If life in the eurozone's economically
embattled periphery was not bad enough, now the coffee culture emblematic of
southern Europe is under siege. Italians are having to cut back on their
cappuccinos and espressos and Spaniards are dropping their cortados,
contributing to a sharp drop in wholesale coffee prices.
The
coffee industry has long seen demand for the drink as inelastic and protected
from economic fluctuations. But now coffee consumption per capita is down in
Italy and Spain to levels last seen five to six years ago, largely because of
the impact of the sovereign debt crisis.
The
cost of the high-quality arabica coffee in New York, the global benchmark, is
down 43 per cent from a 34-year high set last year to $1.75 per pound. Arabica
coffee prices last year surged to $3.089 per pound after Colombia, the largest
producer of high quality beans had a poor harvest due to bad weather.
In
Italy, Europe's second-biggest importer of coffee by volume, demand fell last
year to 5.68 kilograms per person, the lowest in six years, according to the
London-based International Coffee Organisation, the group that represents the
major producing and consuming countries.
"The
four-year economic downturn is hitting the amount of coffee Italians
drink," said Alessandro Polojac, president of Italy's industry association
Comitato Italiano Caffé and chief executive of the Trieste-based coffee trader
Imperator.
The
story is striking different in less distressed parts of the eurozone. In
Germany and France, the first and third-largest coffee importers in Europe
respectively, consumption is on the other hand rising strongly. Spain, the
fourth-largest European importer and another country that has been hard hit by
the crisis, has seen per capita consumption back to the level of five years
ago.
The
impact of the economic downturn in southern Europe is compounding the negative
effect of new brewing technologies, including the single-portion coffees like
Nespresso, which cuts coffee wastage.
Mediterranean
people are drinking more coffee at home, said Max Fabian, chief executive of
Demus, an Italian decaffeinated coffee producer. "A lot of consumption was
out-of-home, which was expensive, but people have switched," he said.
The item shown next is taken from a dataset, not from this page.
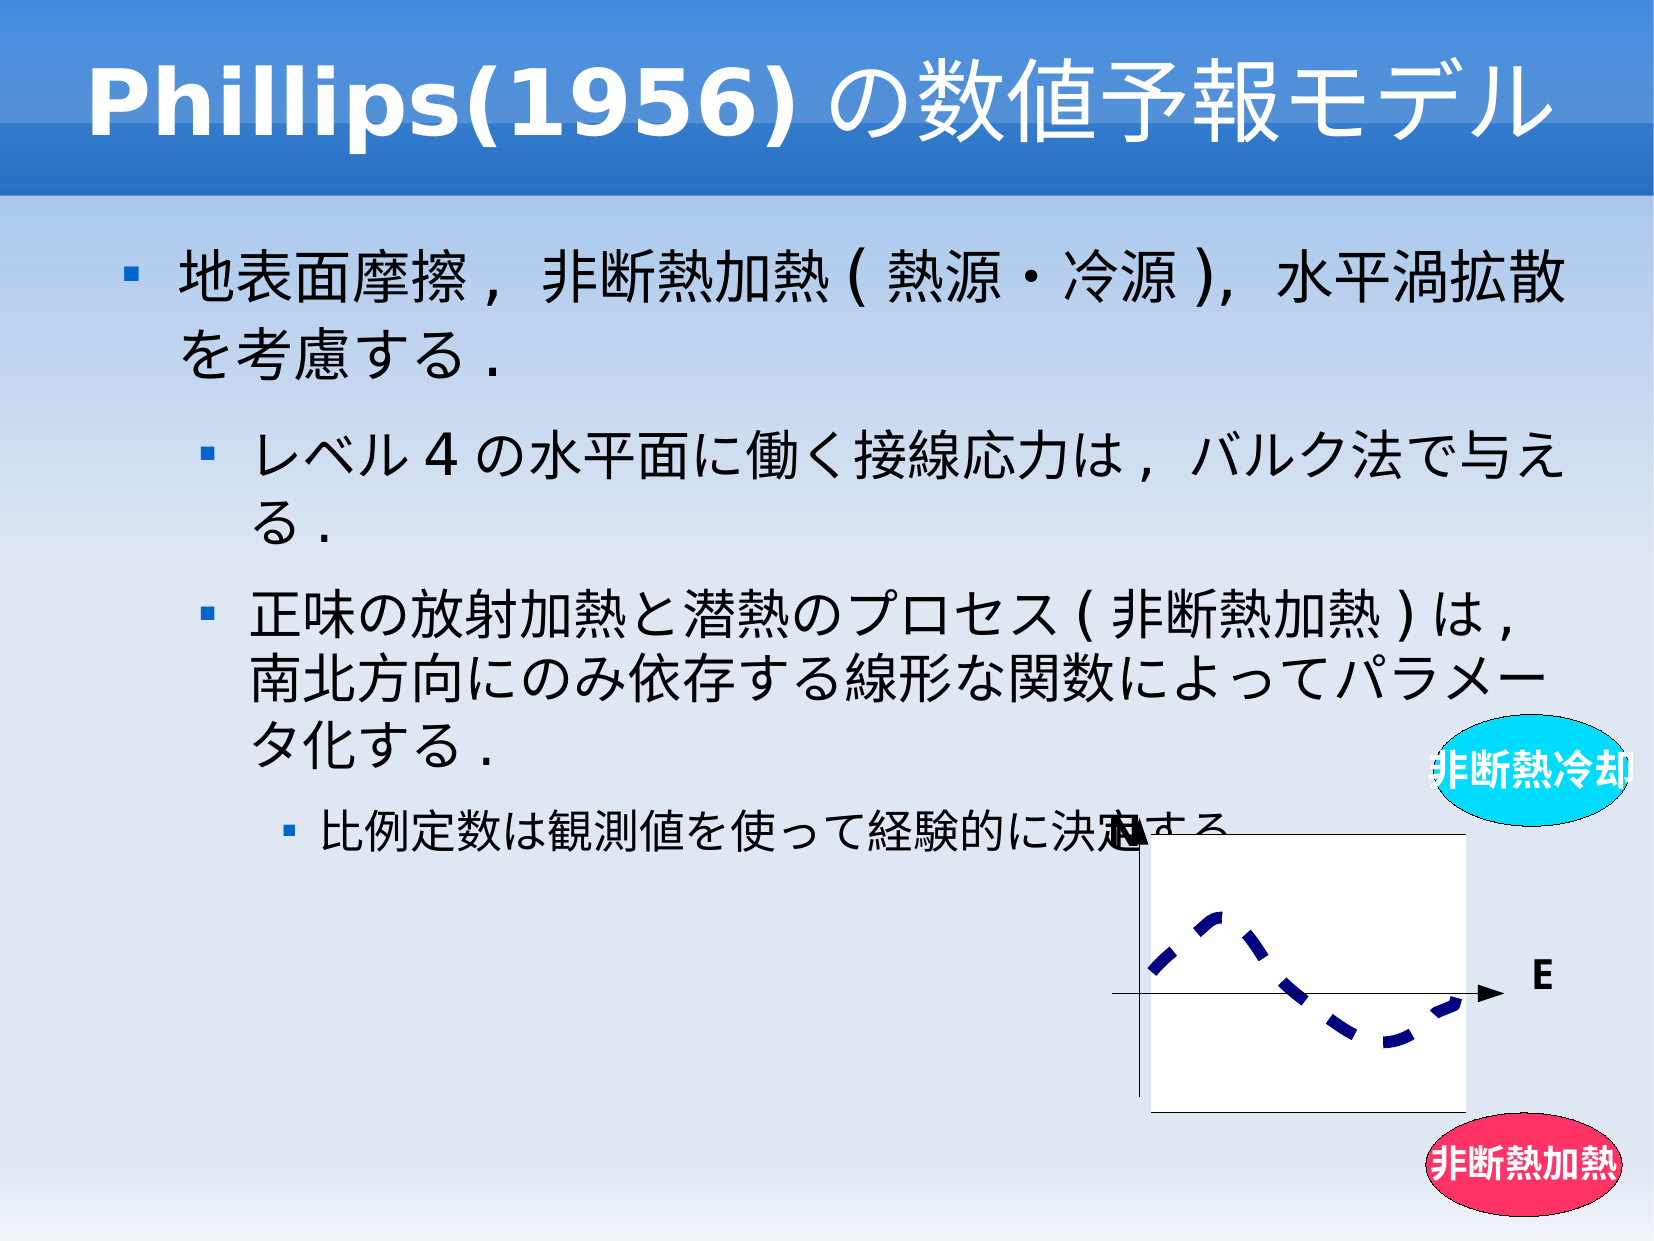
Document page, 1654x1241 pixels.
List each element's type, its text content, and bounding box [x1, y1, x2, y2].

The
shift to brewing coffee at home has also prompted consumers to opt for cheaper
blends, with a lower content of premium arabica beans. In turn, demand for
lower-quality robusta beans, which have a bitter taste, have increased.
The
realisation that coffee demand is not insulated from economic woes is to be one
of the key topics at this week's meeting of the International Coffee
Organisation, the annual gathering of the industry in London.